[Collected data entries]
-----

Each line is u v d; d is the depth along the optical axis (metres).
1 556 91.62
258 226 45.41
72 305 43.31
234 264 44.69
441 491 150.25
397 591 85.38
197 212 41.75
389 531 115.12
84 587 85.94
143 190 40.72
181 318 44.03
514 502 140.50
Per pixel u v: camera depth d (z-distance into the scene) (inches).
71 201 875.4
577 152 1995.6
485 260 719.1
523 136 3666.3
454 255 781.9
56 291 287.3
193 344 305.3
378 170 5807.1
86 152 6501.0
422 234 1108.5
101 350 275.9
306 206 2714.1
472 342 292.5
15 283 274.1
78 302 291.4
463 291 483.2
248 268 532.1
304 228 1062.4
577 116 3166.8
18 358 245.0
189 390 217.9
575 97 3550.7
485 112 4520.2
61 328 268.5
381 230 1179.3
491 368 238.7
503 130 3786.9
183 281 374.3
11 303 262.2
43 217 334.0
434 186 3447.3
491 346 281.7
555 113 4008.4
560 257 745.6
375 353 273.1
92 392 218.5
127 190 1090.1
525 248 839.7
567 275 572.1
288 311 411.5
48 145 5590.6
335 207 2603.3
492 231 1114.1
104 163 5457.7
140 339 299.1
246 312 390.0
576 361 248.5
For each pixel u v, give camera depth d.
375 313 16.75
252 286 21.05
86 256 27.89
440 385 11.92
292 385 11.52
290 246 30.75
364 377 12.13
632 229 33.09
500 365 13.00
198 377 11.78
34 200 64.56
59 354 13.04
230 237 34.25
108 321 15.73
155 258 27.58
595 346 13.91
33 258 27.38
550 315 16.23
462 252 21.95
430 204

-----

TASK INSTRUCTIONS =
Of all the entries above, repeat only the lines from the line that has "197 212 41.75" to the line that has "104 163 5457.7", both lines included, exactly.

COMPLETED TASK =
197 212 41.75
389 531 115.12
84 587 85.94
143 190 40.72
181 318 44.03
514 502 140.50
Per pixel u v: camera depth d (z-distance into the scene) (inches).
71 201 875.4
577 152 1995.6
485 260 719.1
523 136 3666.3
454 255 781.9
56 291 287.3
193 344 305.3
378 170 5807.1
86 152 6501.0
422 234 1108.5
101 350 275.9
306 206 2714.1
472 342 292.5
15 283 274.1
78 302 291.4
463 291 483.2
248 268 532.1
304 228 1062.4
577 116 3166.8
18 358 245.0
189 390 217.9
575 97 3550.7
485 112 4520.2
61 328 268.5
381 230 1179.3
491 368 238.7
503 130 3786.9
183 281 374.3
11 303 262.2
43 217 334.0
434 186 3447.3
491 346 281.7
555 113 4008.4
560 257 745.6
375 353 273.1
92 392 218.5
127 190 1090.1
525 248 839.7
567 275 572.1
288 311 411.5
48 145 5590.6
335 207 2603.3
492 231 1114.1
104 163 5457.7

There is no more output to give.